EXERCISES TO COMPLETE:
1. In the travel article on Malaysia, why is there a red plastic ewer and basin on the host family's table? Answer in one to three sentences.
2. Output everything in the travel article on Malaysia from "More related to" down to "am I so busy?", word for word.
3. Pick up the travel article on Malaysia after its last sentence and continue the account of the Kuala Medang homestay.

Go to the Globe and Mail homepage

Jump to main navigationJump to main content

Get to know Malaysians and their country by seeing the country two very different ways.
Get to know Malaysians and their country by seeing the country two very different ways.

Get to know Malaysia - from homestay to high-end hotel Add to ...

Next to an empty fountain across from the community centre, village toughs hang out astride their idling hogs, diesel fumes rising into the sweltering darkness. Two girls on a cherry-red Vespa ride around the boys in ever-narrowing circles, their beautiful, intent faces framed by crimson selendang, the head scarves Malay girls and women wear.

More related to this story

Welcome to Kuala Medang, population 1,200, a Malay village a three-hour drive and a half-century of development away from the future-forward towers of the nation's capital, Kuala Lumpur. This village is the first thrust of a two-pronged experience here: a rural homestay, and a luxurious escape to the Shangri-La Kuala Lumpur. I decided to start in the country.

Kuala Medang is the kind of place where the jungle is the nearest neighbour, where they would roll up the sidewalks at 5 p.m. – if they had any. You won't find a cinema, a mall, any restaurants or bars, either. In fact, there's nothing to do here at all, and the humidity makes doing that – nothing – an onerous activity. So why am I so busy?

From the second I arrive, I eat, watch food being prepared, ogle food at the morning market and, when I'm not eating, dream about food I'm going to have when I wake. In Malay culture, food is key. Malays eat six meals a day: breakfast, morning tea (plus snack), lunch, afternoon tea (plus snack) and, confusingly, dinner followed by supper (Nescafé, plus cake).

And what meals! My host family serves up yellow noodles fried in garlic, salt mackerel with rice, banana fritters by the platterful and bottomless cups of pulled tea, made by pouring equal measures of tea and condensed milk back and forth until froth forms. And that's only breakfast.

My hosts are part of the Malaysian Homestay program, a government initiative to spread tourist dollars to the hinterlands. Like the rest of the village, and half of Malaysia's population, they are Muslim, so there's a red plastic ewer and basin on the table where we wash our hands before and after every meal, forsaking the Western world's fastidious cutlery. We, too, will eat with our right hands only.

(Source data)
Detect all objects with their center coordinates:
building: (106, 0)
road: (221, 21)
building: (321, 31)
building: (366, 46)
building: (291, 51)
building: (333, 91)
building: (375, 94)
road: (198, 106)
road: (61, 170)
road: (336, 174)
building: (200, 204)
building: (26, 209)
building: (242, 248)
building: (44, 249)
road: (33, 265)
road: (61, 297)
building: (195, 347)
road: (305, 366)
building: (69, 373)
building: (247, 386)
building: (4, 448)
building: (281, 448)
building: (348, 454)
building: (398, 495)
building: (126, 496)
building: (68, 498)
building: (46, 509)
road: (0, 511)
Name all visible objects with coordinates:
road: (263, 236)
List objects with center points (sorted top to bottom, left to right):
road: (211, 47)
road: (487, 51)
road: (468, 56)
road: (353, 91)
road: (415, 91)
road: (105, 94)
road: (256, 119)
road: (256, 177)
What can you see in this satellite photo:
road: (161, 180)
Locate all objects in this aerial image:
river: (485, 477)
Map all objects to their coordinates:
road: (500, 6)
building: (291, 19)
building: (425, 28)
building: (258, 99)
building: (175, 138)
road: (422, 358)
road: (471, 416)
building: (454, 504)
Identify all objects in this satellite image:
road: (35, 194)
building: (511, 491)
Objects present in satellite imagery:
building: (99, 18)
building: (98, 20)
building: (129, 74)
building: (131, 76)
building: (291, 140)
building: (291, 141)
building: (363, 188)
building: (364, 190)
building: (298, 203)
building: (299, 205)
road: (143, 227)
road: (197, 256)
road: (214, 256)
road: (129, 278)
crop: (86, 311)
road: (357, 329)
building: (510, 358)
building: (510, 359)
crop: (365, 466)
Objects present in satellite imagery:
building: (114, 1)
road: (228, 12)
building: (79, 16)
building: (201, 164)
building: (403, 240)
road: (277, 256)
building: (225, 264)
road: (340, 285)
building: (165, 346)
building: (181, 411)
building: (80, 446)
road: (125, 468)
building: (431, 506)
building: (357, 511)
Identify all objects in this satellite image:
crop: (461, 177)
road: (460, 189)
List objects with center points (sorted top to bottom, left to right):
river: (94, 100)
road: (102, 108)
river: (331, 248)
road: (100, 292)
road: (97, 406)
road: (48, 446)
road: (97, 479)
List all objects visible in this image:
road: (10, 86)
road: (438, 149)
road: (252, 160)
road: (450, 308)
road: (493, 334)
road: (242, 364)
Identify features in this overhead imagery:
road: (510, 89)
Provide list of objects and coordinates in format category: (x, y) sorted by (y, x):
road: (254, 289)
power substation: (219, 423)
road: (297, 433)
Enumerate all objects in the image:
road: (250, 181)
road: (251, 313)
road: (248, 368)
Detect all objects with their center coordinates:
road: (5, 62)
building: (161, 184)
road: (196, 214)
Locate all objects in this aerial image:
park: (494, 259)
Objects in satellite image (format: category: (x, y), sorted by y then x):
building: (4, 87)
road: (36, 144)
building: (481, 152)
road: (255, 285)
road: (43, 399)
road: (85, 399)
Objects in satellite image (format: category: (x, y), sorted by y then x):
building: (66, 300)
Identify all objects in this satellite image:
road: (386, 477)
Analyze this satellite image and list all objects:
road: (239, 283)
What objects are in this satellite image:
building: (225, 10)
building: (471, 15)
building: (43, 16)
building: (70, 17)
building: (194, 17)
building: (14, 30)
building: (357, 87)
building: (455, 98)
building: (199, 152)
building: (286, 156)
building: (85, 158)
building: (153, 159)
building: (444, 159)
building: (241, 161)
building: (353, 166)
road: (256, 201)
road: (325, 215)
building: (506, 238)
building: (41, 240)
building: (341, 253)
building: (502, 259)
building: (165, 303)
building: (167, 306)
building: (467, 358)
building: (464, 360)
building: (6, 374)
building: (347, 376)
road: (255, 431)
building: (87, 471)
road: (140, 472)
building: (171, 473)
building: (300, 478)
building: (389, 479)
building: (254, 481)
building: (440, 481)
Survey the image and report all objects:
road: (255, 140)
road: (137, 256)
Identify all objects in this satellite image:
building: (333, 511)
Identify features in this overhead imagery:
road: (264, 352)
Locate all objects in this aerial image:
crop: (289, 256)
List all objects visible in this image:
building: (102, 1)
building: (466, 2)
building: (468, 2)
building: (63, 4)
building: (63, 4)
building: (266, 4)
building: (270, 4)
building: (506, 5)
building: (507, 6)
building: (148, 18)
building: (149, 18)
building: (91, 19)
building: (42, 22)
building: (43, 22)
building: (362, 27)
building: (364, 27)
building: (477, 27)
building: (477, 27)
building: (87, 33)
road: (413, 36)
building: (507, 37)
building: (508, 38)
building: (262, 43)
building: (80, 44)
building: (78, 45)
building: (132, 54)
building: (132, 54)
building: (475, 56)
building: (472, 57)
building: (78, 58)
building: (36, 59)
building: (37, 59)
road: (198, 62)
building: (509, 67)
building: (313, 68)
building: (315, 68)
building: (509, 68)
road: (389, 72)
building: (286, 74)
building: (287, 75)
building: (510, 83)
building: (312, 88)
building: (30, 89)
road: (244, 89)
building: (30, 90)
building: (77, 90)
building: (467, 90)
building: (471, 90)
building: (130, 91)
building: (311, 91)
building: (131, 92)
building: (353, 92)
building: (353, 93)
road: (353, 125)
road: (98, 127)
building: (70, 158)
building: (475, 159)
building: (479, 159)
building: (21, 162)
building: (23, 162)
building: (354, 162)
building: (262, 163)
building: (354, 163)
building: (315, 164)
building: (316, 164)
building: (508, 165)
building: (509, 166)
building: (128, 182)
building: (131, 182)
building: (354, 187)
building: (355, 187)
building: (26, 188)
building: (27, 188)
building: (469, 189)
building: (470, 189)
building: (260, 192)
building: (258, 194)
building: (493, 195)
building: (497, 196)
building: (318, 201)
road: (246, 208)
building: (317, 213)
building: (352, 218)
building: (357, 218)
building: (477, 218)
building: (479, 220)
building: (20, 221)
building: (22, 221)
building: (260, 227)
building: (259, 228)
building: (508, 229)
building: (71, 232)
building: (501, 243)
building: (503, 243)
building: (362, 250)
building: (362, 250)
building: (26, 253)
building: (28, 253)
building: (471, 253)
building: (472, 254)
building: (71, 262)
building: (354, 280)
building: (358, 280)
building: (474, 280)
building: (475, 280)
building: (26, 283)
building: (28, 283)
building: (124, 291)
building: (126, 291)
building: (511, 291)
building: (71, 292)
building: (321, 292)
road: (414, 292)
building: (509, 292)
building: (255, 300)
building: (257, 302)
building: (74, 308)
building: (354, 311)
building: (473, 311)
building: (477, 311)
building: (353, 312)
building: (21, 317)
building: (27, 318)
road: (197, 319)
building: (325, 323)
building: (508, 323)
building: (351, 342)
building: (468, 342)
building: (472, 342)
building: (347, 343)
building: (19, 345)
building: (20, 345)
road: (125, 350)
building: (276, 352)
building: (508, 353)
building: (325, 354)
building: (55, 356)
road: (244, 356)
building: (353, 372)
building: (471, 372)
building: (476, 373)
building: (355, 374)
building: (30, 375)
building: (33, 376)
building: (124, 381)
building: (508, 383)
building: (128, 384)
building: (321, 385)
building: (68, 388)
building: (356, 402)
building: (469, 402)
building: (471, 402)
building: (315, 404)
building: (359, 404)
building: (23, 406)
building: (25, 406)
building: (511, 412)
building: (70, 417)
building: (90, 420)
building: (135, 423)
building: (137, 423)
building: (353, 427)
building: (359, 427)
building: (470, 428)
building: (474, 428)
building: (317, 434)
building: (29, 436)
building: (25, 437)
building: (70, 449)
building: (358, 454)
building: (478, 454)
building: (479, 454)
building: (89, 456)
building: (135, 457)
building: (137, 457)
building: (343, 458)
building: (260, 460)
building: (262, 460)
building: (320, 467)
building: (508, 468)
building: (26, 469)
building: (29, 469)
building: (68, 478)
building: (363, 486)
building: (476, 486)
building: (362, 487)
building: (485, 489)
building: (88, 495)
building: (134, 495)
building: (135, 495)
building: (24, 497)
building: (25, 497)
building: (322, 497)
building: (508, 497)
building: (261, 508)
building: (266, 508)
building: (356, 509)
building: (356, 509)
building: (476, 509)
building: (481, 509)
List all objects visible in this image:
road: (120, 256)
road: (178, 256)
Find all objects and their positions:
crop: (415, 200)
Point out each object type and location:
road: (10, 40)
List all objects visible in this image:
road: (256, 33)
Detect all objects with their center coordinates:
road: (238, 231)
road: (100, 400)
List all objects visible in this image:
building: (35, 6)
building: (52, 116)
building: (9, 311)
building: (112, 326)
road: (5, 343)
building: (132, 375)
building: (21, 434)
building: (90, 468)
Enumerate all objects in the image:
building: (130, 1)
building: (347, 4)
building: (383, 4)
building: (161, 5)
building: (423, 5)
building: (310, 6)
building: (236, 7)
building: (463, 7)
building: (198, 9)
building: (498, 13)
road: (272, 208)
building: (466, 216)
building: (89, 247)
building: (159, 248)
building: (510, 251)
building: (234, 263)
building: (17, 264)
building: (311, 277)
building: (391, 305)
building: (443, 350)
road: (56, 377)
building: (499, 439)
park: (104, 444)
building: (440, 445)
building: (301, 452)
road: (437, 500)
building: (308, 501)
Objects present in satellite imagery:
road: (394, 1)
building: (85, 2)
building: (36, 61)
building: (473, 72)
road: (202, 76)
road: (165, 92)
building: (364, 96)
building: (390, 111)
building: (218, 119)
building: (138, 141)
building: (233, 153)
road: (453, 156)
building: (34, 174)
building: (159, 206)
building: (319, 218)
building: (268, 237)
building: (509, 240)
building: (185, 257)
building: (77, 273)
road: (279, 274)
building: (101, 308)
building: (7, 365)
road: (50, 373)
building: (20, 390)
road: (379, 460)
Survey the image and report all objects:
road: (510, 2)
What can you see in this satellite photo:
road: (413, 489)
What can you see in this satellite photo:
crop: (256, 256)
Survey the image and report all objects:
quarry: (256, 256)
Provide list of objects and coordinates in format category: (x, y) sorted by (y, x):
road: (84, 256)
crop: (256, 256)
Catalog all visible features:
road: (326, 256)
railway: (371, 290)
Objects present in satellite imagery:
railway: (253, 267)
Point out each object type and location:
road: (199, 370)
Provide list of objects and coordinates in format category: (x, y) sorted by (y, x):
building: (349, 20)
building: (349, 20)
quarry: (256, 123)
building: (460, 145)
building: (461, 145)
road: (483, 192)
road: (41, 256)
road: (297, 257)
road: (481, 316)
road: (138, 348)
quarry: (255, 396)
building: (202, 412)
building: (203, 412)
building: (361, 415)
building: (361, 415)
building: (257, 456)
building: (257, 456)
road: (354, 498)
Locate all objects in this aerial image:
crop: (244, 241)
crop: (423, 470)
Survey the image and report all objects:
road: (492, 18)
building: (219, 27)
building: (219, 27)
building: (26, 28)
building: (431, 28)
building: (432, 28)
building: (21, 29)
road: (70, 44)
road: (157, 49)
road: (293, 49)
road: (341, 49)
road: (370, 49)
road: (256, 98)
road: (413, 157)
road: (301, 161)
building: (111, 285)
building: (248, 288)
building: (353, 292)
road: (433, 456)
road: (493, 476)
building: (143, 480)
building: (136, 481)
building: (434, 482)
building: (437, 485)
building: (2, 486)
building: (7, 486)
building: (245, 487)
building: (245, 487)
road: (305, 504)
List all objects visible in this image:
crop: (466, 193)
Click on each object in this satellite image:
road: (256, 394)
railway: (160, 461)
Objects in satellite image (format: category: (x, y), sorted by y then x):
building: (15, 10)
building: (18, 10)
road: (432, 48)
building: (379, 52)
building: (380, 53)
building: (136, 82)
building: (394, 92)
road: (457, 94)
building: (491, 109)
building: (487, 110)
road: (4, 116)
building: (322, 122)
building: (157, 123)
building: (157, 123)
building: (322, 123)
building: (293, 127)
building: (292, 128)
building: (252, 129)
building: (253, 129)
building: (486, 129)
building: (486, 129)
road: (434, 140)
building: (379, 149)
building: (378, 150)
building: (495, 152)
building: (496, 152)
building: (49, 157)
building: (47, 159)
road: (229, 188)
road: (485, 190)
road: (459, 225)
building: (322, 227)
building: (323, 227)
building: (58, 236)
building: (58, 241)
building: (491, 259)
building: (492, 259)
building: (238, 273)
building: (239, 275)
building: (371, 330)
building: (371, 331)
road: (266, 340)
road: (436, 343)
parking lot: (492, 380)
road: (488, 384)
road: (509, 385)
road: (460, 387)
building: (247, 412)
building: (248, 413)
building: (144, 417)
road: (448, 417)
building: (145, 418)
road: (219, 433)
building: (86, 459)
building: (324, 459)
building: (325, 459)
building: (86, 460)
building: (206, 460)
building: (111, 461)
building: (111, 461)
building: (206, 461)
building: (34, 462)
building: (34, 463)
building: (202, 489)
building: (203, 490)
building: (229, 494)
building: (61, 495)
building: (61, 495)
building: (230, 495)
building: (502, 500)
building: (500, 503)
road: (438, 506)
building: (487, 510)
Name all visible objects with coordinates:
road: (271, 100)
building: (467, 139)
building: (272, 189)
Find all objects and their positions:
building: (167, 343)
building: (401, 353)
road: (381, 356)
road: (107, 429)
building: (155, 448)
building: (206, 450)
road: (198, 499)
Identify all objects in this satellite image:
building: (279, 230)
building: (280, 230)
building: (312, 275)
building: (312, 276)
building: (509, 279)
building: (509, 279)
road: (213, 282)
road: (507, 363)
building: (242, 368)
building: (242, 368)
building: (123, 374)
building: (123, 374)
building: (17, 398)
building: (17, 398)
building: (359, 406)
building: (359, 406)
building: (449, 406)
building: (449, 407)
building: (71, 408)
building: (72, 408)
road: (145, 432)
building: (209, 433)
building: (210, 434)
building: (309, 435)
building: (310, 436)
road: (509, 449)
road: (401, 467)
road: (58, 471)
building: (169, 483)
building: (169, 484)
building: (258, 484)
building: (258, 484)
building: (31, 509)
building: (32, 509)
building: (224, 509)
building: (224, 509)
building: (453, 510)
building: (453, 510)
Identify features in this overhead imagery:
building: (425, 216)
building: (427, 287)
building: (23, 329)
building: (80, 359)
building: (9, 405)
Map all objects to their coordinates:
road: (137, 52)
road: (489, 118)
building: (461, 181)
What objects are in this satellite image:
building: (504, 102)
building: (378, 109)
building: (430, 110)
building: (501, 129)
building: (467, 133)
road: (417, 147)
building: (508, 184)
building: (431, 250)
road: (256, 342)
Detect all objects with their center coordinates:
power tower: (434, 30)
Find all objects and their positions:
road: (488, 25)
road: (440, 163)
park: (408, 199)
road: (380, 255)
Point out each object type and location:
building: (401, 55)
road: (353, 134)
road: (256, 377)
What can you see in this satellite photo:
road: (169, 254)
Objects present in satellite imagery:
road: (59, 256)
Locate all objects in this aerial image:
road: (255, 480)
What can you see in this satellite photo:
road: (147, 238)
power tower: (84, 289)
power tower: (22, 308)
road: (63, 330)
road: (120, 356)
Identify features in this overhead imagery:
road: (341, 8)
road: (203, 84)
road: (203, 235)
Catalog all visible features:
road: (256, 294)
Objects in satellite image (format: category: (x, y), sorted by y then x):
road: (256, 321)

RESPONSES PER TASK:
1. The host family is Muslim, like the rest of the village and half of Malaysia's population. The ewer and basin are there for washing hands before and after every meal, since everyone eats with the right hand only instead of using cutlery.

2.
More related to this story

Welcome to Kuala Medang, population 1,200, a Malay village a three-hour drive and a half-century of development away from the future-forward towers of the nation's capital, Kuala Lumpur. This village is the first thrust of a two-pronged experience here: a rural homestay, and a luxurious escape to the Shangri-La Kuala Lumpur. I decided to start in the country.

Kuala Medang is the kind of place where the jungle is the nearest neighbour, where they would roll up the sidewalks at 5 p.m. – if they had any. You won't find a cinema, a mall, any restaurants or bars, either. In fact, there's nothing to do here at all, and the humidity makes doing that – nothing – an onerous activity. So why am I so busy?

3.
The Malays, I discover, are a warm and sociable people. After breakfast, we call on the neighbours, a jungle tribe living nine kilometres up the mountainside. Pantos Village, home to 100 members of the Semai tribe, sits high above a swift river and is a collection of weathered wooden houses half-obscured by palms and flowering trees. We've come here for lunch, which a tribal woman prepares, stuffing lengths of bamboo with rice and tapioca root and baking them over an open fire.

Village children scramble everywhere, shy and inquisitive, helping with the cooking, practising their English on the ungainly white newcomer in their midst. The meal is delicious, tasting of river (salted fish), jungle (broad green leaves serve as dinner plates) and wood smoke.

Soon, the Semai people will move across the river to a new, more hygienic village the government has built for them – row upon neat row of identical white shoebox houses laid out in the harsh sun with no vegetation to shade them.

As I leave, the village kids come racing across the suspension bridge spanning the river, shouting their goodbyes.

My homestay house back in Kuala Medang is opulent in contrast to the Semai village ones, richly coloured inside and out, with a tree densely hung with rambutan fruit in the garden. The house belongs to the head of the village. He and his wife have seven grown children who have all left home to work in Kuala Lumpur, so there's no shortage of bedrooms. My room is airy and simple, with a bed, armoire, dressing table, a rack hung with prayer rugs and a combined toilet and shower.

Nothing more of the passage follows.